Geforce 200 series: 205 -> 295 (all cards before Geforce 220 come integrated in the Nvidia motherboard)
So as with the old Geforce naming, the same concept applies here:
Low End Cards: 205 -> GT 240
Mid Range Cards: GTS 240 -> GTS 250
High end cards: GTX 260 -> GTX 295
- GTS 250 = Geforce 9800 GTX+ but with a better technology, but are called Mid Ranged cards because the 200 series are more powerful now
- GTS 240 (and not GT 240) = (and slightly better) than Geforce 9600 GT
- everything above GTS 250 is better than the 9 and 8 series.

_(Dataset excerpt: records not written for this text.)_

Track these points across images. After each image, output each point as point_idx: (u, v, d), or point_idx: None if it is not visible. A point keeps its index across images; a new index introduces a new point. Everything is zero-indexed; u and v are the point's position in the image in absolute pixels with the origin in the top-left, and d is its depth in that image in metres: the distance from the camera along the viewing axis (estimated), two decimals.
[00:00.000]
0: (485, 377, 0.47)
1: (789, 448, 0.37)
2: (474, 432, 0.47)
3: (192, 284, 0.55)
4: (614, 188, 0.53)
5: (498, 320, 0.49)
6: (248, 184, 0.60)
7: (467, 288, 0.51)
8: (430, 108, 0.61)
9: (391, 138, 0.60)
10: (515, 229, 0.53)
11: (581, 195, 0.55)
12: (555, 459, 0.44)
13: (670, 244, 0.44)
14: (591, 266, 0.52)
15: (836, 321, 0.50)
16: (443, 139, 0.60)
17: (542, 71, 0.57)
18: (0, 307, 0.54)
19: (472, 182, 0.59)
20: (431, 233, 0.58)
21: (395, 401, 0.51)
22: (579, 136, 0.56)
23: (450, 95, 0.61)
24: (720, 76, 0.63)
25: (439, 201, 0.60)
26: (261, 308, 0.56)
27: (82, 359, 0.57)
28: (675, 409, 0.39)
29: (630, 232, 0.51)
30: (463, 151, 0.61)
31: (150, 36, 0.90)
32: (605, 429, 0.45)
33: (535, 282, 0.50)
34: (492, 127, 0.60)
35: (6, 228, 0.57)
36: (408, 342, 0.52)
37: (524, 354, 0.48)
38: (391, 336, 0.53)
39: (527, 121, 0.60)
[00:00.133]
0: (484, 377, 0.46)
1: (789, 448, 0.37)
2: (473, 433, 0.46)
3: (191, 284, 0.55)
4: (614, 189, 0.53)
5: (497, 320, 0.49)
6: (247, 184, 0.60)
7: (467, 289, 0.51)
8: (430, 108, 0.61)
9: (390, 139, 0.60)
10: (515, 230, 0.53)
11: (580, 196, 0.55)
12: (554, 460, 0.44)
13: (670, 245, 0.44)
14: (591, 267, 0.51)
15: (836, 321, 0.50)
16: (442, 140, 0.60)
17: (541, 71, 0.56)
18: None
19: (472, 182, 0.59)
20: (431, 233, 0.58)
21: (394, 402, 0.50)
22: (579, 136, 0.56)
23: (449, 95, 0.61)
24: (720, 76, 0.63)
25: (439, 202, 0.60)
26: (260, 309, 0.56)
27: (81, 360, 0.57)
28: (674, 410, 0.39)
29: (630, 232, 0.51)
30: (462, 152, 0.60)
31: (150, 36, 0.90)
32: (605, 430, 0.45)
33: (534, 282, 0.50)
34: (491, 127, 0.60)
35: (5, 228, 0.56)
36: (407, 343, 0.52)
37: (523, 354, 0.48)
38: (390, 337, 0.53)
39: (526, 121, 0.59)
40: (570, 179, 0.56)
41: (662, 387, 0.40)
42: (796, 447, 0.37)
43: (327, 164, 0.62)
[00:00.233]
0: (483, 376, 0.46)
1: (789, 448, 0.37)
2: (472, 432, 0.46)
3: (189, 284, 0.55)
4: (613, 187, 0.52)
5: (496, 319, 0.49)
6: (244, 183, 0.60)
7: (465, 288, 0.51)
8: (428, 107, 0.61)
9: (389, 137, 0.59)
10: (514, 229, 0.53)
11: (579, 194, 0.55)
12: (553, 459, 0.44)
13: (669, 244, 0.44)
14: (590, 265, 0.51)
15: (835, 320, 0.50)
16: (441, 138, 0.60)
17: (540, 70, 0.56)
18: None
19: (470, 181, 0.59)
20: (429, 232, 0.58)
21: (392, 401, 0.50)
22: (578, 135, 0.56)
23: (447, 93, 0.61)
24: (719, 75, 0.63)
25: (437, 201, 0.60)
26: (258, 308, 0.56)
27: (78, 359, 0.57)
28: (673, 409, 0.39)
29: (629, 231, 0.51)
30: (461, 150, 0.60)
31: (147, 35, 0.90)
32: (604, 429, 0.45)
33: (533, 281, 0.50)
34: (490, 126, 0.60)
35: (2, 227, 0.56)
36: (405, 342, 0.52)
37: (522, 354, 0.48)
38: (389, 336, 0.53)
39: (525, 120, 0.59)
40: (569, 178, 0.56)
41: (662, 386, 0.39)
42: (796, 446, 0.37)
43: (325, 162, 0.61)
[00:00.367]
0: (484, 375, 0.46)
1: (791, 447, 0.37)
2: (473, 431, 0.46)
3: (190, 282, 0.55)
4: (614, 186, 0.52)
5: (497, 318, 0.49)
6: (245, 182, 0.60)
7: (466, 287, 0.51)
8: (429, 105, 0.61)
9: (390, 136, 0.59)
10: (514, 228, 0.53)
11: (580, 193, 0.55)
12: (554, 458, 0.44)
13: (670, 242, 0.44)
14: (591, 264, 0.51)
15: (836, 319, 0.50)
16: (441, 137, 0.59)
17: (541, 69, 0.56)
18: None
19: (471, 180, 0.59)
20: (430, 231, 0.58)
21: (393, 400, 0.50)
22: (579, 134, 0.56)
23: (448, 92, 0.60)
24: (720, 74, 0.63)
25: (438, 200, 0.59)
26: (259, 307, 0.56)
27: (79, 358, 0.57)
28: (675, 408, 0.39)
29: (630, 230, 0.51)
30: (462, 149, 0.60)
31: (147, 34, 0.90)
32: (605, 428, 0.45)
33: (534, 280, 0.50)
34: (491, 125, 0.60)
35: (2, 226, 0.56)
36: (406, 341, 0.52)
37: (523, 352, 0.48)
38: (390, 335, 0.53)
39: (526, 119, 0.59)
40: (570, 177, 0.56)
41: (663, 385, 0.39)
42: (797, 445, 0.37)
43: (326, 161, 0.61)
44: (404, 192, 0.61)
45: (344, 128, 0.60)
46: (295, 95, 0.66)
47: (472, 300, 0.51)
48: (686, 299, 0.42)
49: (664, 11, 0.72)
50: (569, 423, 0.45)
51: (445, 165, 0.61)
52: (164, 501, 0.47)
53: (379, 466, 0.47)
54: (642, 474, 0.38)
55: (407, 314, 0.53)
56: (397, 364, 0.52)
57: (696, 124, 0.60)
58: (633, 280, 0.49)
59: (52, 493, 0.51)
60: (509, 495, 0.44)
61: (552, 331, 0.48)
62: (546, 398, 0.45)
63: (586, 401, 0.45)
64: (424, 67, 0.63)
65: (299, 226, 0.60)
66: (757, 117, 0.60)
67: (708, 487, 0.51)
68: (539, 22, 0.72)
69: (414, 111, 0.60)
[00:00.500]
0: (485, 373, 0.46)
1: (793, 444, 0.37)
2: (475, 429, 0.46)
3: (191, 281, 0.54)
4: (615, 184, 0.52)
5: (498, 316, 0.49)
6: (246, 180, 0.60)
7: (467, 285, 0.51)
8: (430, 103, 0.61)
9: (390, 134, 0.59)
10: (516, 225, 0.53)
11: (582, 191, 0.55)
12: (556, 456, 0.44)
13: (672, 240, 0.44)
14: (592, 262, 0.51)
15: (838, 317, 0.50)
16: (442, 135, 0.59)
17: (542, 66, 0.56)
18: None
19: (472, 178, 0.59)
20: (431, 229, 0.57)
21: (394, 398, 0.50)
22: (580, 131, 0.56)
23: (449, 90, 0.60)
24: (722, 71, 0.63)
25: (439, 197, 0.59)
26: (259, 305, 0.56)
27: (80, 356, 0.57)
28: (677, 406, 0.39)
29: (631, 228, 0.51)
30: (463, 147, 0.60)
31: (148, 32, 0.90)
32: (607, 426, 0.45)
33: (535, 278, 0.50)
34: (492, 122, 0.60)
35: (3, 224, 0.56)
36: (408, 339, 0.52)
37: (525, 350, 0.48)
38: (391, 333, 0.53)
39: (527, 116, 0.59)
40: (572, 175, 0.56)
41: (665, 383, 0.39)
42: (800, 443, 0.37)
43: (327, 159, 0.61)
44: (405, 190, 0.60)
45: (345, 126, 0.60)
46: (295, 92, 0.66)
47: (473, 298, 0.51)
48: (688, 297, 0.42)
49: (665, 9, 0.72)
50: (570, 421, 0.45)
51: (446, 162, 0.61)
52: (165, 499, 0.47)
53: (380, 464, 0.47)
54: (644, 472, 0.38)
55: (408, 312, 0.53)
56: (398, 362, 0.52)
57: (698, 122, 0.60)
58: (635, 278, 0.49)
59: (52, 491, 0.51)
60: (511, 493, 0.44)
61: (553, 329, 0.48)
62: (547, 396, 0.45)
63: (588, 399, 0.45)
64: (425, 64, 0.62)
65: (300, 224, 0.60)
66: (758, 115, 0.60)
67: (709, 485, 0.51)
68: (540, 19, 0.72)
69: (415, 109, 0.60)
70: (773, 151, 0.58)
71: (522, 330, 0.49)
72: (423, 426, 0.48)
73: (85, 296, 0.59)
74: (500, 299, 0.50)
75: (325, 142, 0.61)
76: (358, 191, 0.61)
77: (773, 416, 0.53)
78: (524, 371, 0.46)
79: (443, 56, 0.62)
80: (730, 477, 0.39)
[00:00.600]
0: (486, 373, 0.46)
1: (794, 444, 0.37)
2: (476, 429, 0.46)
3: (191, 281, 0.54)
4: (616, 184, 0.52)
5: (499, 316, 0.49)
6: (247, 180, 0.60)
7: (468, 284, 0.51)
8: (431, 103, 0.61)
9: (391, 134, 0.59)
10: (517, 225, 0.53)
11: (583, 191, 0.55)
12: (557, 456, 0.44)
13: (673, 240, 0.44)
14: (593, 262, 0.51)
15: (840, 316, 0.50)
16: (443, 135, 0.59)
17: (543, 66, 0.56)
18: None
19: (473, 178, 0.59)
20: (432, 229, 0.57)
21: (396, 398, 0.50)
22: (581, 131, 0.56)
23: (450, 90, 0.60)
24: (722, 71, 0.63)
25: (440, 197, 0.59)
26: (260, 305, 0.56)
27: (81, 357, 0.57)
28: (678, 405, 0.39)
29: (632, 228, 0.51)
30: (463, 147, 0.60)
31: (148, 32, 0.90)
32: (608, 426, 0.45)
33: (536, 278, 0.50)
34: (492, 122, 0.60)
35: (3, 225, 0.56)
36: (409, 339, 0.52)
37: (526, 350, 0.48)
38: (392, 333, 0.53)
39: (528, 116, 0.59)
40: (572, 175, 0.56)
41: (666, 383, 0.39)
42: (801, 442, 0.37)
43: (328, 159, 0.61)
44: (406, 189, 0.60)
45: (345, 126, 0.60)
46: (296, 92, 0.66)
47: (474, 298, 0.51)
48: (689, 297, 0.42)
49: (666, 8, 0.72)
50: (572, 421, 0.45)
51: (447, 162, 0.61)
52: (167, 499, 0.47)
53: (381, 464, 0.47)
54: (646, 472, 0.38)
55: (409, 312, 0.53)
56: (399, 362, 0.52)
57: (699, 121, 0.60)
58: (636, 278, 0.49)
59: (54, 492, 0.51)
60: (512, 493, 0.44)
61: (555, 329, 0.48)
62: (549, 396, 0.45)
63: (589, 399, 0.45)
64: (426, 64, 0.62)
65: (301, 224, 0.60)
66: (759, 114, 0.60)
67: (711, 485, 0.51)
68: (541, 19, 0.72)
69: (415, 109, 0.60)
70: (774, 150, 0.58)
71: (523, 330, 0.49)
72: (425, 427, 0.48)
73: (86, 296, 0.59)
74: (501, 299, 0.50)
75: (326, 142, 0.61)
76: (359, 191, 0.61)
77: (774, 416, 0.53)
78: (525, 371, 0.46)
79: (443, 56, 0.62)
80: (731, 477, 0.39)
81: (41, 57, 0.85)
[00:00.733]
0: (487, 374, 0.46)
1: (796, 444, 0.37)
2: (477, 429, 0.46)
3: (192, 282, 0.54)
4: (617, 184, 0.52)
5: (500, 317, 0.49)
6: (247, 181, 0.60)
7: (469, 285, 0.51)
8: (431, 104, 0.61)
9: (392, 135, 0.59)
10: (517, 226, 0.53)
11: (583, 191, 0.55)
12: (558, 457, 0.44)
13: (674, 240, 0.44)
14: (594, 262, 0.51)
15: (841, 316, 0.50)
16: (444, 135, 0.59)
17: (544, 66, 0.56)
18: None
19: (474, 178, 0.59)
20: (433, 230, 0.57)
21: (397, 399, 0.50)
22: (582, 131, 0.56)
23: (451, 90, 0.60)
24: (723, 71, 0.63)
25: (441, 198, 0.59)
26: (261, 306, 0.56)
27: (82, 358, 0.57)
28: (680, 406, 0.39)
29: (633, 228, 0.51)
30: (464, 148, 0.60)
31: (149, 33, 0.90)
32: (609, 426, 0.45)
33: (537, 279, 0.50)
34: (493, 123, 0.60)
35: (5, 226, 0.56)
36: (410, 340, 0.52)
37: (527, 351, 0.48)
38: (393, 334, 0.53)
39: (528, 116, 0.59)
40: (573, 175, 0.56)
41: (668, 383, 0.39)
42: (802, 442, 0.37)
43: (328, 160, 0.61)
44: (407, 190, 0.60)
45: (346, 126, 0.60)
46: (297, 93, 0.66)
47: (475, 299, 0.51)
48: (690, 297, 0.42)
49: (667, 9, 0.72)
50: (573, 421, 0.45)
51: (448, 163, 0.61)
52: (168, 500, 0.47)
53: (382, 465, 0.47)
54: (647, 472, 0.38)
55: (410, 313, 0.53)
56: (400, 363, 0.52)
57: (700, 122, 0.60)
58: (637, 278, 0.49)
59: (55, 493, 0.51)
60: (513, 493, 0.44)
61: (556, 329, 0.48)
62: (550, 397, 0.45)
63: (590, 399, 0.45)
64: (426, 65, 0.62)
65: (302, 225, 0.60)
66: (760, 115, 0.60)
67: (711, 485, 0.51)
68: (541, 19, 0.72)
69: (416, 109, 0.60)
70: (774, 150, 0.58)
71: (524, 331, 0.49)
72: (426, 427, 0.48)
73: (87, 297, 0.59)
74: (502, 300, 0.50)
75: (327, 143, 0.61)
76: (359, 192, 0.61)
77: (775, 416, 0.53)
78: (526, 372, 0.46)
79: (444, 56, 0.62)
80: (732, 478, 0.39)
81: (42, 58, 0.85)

Geforce 400 Series: GT 420 -> GTX 480
Low End: GT 420 -> GT 440
Mid Range: GTS 450
High end: GTX 460 -> GTX 480
Geforce 500 Series: GT 520 -> GTX 590
Low End: GT 520 -> GT545
Mid Range: GTX 550 Ti
High End: GTX 560 -> GTX 590
Let's continue the comparison in the new Nvidia series:
Geforce GTS 250 and Geforce GTS 450
50 = 50
Please note here that the GTS 250 is DX10 (DDR3) but the GTS 450 is DX11 (DDR5)
GTS 250 has 256 bit DDR3
GTS 450 has 128 bit DDR5
The GTS 450 is still better because it has the DDR5 DRam Type, so it has much more memory interface, but because of its 128 bit interface it's not much of a performer in Directx 11 games, but when it comes to DX10 and DX9 the GTS 450 is better than the GTS 250
Geforce GTX 260 and Geforce GTX 550 Ti
60 > 50
5 > 2
The GTX 260 is a DX10 card and is a high end card in the GT 200 series.
It has DDR3 Dram Type, and an amazing 448 Bit bus width.

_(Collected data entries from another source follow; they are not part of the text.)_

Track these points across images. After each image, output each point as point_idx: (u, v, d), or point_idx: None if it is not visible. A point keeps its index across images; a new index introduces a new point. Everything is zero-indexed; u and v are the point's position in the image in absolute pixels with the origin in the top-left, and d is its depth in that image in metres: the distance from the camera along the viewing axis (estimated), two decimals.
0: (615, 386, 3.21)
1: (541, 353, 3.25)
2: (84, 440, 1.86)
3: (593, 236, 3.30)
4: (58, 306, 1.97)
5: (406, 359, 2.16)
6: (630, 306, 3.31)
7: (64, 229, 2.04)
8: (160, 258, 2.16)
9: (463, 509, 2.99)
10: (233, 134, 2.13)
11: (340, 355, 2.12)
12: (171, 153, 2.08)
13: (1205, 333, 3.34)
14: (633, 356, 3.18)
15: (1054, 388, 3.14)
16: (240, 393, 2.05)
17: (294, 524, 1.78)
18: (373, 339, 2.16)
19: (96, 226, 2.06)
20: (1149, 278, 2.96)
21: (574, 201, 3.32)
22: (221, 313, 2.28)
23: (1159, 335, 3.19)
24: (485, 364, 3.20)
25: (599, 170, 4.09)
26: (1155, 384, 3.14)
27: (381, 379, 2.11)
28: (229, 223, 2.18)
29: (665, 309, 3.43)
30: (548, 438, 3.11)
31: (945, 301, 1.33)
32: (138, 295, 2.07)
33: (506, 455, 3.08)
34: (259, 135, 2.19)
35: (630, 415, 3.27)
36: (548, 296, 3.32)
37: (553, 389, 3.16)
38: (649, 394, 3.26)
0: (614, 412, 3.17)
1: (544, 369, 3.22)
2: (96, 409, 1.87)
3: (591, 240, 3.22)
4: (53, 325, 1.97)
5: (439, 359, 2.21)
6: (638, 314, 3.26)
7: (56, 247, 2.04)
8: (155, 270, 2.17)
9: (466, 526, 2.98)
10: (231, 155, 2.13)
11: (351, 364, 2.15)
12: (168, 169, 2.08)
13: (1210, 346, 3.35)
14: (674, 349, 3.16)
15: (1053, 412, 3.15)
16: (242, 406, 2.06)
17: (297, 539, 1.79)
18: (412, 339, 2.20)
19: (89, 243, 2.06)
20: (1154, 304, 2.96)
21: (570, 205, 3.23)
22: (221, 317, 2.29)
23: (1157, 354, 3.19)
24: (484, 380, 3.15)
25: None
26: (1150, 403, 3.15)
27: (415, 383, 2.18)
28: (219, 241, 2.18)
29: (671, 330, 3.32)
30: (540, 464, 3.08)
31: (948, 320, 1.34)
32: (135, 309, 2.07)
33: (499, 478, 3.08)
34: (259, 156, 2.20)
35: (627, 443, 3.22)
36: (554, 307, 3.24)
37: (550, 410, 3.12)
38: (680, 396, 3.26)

The GTX 550 Ti is a DX11 card and it is a mid Range card in the GT 500 series. It has DDR5 Dram Type, and 192 Bit bus width.
Now we saw that the 60 in GTX 260 is bigger than 50 in GTX 550 Ti
But still the DDR5 in GTX 550 Ti plays an amazing role in performance especially in DX9 and DX10 games, and it can perform better than the GTX 260. When it comes to DX11, it can play the latest DX11 games on Mid high settings depending on the resolution.
Please note that :
- Video Memory is not everything in a Video Card, it's the last thing you should look at
- The Graphics Memory technology DDR (Double Data Rate) is very important to identify the Video Card performance and can vary from DDR1 (slowest) to DDR5 (Fastest)

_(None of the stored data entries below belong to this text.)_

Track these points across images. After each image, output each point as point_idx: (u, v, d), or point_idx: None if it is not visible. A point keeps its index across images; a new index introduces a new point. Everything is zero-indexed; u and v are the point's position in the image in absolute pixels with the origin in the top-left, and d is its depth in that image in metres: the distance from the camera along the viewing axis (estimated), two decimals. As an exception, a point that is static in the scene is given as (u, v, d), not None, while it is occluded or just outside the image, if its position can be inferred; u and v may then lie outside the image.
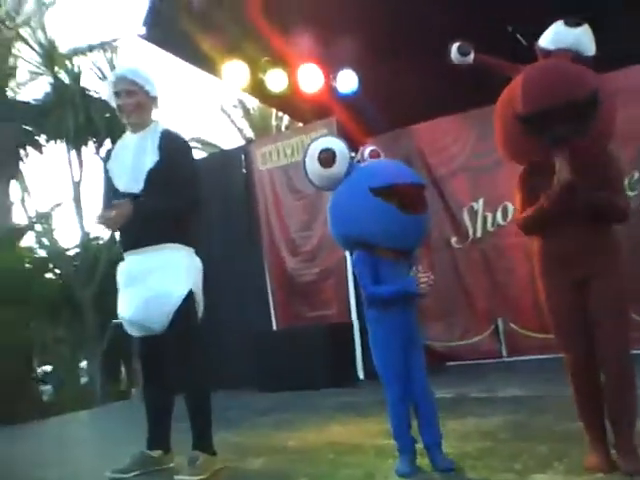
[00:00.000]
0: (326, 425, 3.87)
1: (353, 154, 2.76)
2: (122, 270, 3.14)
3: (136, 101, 3.03)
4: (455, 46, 2.55)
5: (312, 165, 2.64)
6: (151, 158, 2.98)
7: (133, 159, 3.01)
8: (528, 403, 3.80)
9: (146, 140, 3.03)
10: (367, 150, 2.83)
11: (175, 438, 3.16)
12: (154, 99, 3.12)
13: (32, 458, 4.08)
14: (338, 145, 2.64)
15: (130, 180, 2.99)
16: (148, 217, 2.92)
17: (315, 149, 2.64)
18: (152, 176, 2.96)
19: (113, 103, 3.12)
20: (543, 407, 3.55)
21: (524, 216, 2.37)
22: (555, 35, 2.36)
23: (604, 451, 2.28)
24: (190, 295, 3.01)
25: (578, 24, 2.34)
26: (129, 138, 3.13)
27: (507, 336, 5.82)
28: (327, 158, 2.58)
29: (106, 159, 3.18)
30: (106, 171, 3.12)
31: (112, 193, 3.04)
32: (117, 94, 3.04)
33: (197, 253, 3.16)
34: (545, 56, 2.36)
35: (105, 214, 2.95)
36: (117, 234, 3.37)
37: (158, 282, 2.94)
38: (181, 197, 2.98)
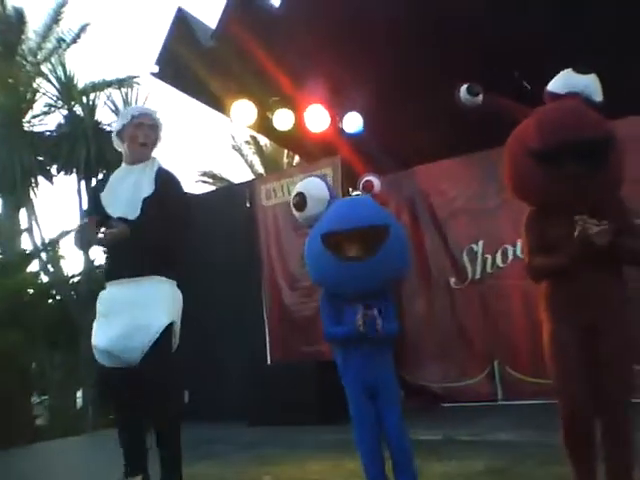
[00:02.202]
0: (305, 461, 3.80)
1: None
2: (104, 299, 3.17)
3: (156, 136, 3.26)
4: (464, 86, 2.53)
5: (291, 207, 2.69)
6: (148, 188, 3.11)
7: (132, 189, 3.11)
8: (514, 448, 3.69)
9: (145, 173, 3.17)
10: (362, 181, 2.79)
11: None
12: (160, 140, 3.34)
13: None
14: (311, 189, 2.62)
15: (127, 208, 3.07)
16: (141, 243, 2.97)
17: (293, 192, 2.68)
18: (147, 205, 3.07)
19: (118, 130, 3.23)
20: (528, 453, 3.45)
21: (537, 265, 2.29)
22: (565, 80, 2.35)
23: None
24: (169, 327, 3.03)
25: (587, 72, 2.34)
26: (126, 170, 3.23)
27: (503, 379, 5.72)
28: (298, 202, 2.62)
29: (99, 189, 3.25)
30: (97, 200, 3.18)
31: (101, 220, 3.09)
32: (139, 125, 3.18)
33: (181, 286, 3.20)
34: (555, 100, 2.34)
35: (106, 232, 2.99)
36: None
37: (141, 313, 2.97)
38: (172, 230, 3.07)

- the DDR can define the memory interface of the Video Card, (32 bit up to 512 bit)
DDR: 32 to 64,
DDR2: 64 to 128,
DDR3 to DDR5: 128 to 512 bit (some cards will have a 2x bit, eg: (2×384)
- Core Clock and memory Clock is important as well
- a High end card from the 9 series like the 9800 GT won't stay high end
forever you know.
- The new Nvidia and ATI(AMD) Cards will needs two slots, but that does not mean that it needs two PCIex slots, but it will take the physical place of two cards (Refer to the GTX 550 Ti Picture), so you have to have two empty slots to be able to install the card in your motherboard.
- a PCIex 2.0 card (Geforce 9 series and above) does not necessarily need a motherboard with a PCIex 2.0 slot, a PCIex 1.0 slot is compatible with it.
- a High End video card (any series that has a high 2nd number >= 6, (eg: 9800 GT, GTX 260, GTX 560, GTX 460, GTX 580, etc… are power hungry cards, meaning it needs a good quality Power Supply Unit (PSU) withat least650 W and 32 Amps under the +12V rail. To find out if a PSU is a good quality, it must have the "80 Plus Certified" logo.